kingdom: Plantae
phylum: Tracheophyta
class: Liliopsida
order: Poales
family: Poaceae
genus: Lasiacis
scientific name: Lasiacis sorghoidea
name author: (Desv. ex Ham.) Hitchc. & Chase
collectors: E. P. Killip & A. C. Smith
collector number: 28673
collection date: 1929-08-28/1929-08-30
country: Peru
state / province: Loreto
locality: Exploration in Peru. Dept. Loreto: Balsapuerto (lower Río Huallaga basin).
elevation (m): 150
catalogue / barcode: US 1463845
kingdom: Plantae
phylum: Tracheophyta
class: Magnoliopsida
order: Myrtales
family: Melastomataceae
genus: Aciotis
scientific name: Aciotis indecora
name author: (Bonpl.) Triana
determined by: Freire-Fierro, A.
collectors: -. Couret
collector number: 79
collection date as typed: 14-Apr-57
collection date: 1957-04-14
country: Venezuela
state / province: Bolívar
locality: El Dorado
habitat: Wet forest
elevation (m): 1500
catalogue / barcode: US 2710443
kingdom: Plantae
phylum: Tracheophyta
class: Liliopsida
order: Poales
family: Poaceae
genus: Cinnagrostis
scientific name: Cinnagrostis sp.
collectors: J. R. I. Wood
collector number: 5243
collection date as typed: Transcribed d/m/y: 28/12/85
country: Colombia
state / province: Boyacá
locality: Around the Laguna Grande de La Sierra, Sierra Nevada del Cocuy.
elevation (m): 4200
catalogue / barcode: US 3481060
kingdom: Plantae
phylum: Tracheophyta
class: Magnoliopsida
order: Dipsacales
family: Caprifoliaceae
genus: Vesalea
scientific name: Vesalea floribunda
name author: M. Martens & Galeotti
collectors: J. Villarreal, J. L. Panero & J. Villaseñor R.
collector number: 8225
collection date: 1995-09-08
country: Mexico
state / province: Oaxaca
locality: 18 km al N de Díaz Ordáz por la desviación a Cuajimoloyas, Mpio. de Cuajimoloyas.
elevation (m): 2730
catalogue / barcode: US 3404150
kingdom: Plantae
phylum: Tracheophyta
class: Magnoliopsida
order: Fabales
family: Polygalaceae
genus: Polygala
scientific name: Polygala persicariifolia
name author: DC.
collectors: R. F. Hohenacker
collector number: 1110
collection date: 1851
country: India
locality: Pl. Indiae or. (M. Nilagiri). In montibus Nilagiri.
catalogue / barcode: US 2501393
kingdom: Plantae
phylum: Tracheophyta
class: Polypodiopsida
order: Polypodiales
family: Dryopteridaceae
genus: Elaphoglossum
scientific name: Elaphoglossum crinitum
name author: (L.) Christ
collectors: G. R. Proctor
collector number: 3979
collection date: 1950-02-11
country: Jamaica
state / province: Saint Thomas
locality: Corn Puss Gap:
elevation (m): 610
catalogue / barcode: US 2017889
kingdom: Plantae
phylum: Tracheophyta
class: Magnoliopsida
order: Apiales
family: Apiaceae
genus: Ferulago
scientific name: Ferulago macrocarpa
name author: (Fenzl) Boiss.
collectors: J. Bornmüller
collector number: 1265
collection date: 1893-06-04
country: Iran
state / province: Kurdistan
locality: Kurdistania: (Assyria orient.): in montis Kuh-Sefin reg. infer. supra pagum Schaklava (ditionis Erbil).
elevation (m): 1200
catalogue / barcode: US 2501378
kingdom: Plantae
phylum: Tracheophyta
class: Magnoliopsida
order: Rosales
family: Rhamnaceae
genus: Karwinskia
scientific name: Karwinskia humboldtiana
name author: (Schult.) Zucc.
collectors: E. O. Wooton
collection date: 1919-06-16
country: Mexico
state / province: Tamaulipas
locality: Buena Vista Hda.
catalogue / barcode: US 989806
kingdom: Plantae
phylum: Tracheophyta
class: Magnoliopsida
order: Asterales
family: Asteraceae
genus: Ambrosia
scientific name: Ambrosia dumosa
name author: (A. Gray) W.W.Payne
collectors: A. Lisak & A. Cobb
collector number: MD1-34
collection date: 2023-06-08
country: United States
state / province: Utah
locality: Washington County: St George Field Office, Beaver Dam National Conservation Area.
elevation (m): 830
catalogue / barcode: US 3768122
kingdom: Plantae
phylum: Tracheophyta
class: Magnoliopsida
━━━
Render the listing above as a two-column CSV with the header columns "field" and "value": one row for each entry, each enclosed in double quotes, with any line breaks replaced by spaces. Include every entry in the listing.

field,value
"kingdom:","Plantae"
"phylum:","Tracheophyta"
"class:","Liliopsida"
"order:","Poales"
"family:","Poaceae"
"genus:","Lasiacis"
"scientific name:","Lasiacis sorghoidea"
"name author:","(Desv. ex Ham.) Hitchc. & Chase"
"collectors:","E. P. Killip & A. C. Smith"
"collector number:","28673"
"collection date:","1929-08-28/1929-08-30"
"country:","Peru"
"state / province:","Loreto"
"locality:","Exploration in Peru. Dept. Loreto: Balsapuerto (lower Río Huallaga basin)."
"elevation (m):","150"
"catalogue / barcode:","US 1463845"
"kingdom:","Plantae"
"phylum:","Tracheophyta"
"class:","Magnoliopsida"
"order:","Myrtales"
"family:","Melastomataceae"
"genus:","Aciotis"
"scientific name:","Aciotis indecora"
"name author:","(Bonpl.) Triana"
"determined by:","Freire-Fierro, A."
"collectors:","-. Couret"
"collector number:","79"
"collection date as typed:","14-Apr-57"
"collection date:","1957-04-14"
"country:","Venezuela"
"state / province:","Bolívar"
"locality:","El Dorado"
"habitat:","Wet forest"
"elevation (m):","1500"
"catalogue / barcode:","US 2710443"
"kingdom:","Plantae"
"phylum:","Tracheophyta"
"class:","Liliopsida"
"order:","Poales"
"family:","Poaceae"
"genus:","Cinnagrostis"
"scientific name:","Cinnagrostis sp."
"collectors:","J. R. I. Wood"
"collector number:","5243"
"collection date as typed:","Transcribed d/m/y: 28/12/85"
"country:","Colombia"
"state / province:","Boyacá"
"locality:","Around the Laguna Grande de La Sierra, Sierra Nevada del Cocuy."
"elevation (m):","4200"
"catalogue / barcode:","US 3481060"
"kingdom:","Plantae"
"phylum:","Tracheophyta"
"class:","Magnoliopsida"
"order:","Dipsacales"
"family:","Caprifoliaceae"
"genus:","Vesalea"
"scientific name:","Vesalea floribunda"
"name author:","M. Martens & Galeotti"
"collectors:","J. Villarreal, J. L. Panero & J. Villaseñor R."
"collector number:","8225"
"collection date:","1995-09-08"
"country:","Mexico"
"state / province:","Oaxaca"
"locality:","18 km al N de Díaz Ordáz por la desviación a Cuajimoloyas, Mpio. de Cuajimoloyas."
"elevation (m):","2730"
"catalogue / barcode:","US 3404150"
"kingdom:","Plantae"
"phylum:","Tracheophyta"
"class:","Magnoliopsida"
"order:","Fabales"
"family:","Polygalaceae"
"genus:","Polygala"
"scientific name:","Polygala persicariifolia"
"name author:","DC."
"collectors:","R. F. Hohenacker"
"collector number:","1110"
"collection date:","1851"
"country:","India"
"locality:","Pl. Indiae or. (M. Nilagiri). In montibus Nilagiri."
"catalogue / barcode:","US 2501393"
"kingdom:","Plantae"
"phylum:","Tracheophyta"
"class:","Polypodiopsida"
"order:","Polypodiales"
"family:","Dryopteridaceae"
"genus:","Elaphoglossum"
"scientific name:","Elaphoglossum crinitum"
"name author:","(L.) Christ"
"collectors:","G. R. Proctor"
"collector number:","3979"
"collection date:","1950-02-11"
"country:","Jamaica"
"state / province:","Saint Thomas"
"locality:","Corn Puss Gap:"
"elevation (m):","610"
"catalogue / barcode:","US 2017889"
"kingdom:","Plantae"
"phylum:","Tracheophyta"
"class:","Magnoliopsida"
"order:","Apiales"
"family:","Apiaceae"
"genus:","Ferulago"
"scientific name:","Ferulago macrocarpa"
"name author:","(Fenzl) Boiss."
"collectors:","J. Bornmüller"
"collector number:","1265"
"collection date:","1893-06-04"
"country:","Iran"
"state / province:","Kurdistan"
"locality:","Kurdistania: (Assyria orient.): in montis Kuh-Sefin reg. infer. supra pagum Schaklava (ditionis Erbil)."
"elevation (m):","1200"
"catalogue / barcode:","US 2501378"
"kingdom:","Plantae"
"phylum:","Tracheophyta"
"class:","Magnoliopsida"
"order:","Rosales"
"family:","Rhamnaceae"
"genus:","Karwinskia"
"scientific name:","Karwinskia humboldtiana"
"name author:","(Schult.) Zucc."
"collectors:","E. O. Wooton"
"collection date:","1919-06-16"
"country:","Mexico"
"state / province:","Tamaulipas"
"locality:","Buena Vista Hda."
"catalogue / barcode:","US 989806"
"kingdom:","Plantae"
"phylum:","Tracheophyta"
"class:","Magnoliopsida"
"order:","Asterales"
"family:","Asteraceae"
"genus:","Ambrosia"
"scientific name:","Ambrosia dumosa"
"name author:","(A. Gray) W.W.Payne"
"collectors:","A. Lisak & A. Cobb"
"collector number:","MD1-34"
"collection date:","2023-06-08"
"country:","United States"
"state / province:","Utah"
"locality:","Washington County: St George Field Office, Beaver Dam National Conservation Area."
"elevation (m):","830"
"catalogue / barcode:","US 3768122"
"kingdom:","Plantae"
"phylum:","Tracheophyta"
"class:","Magnoliopsida"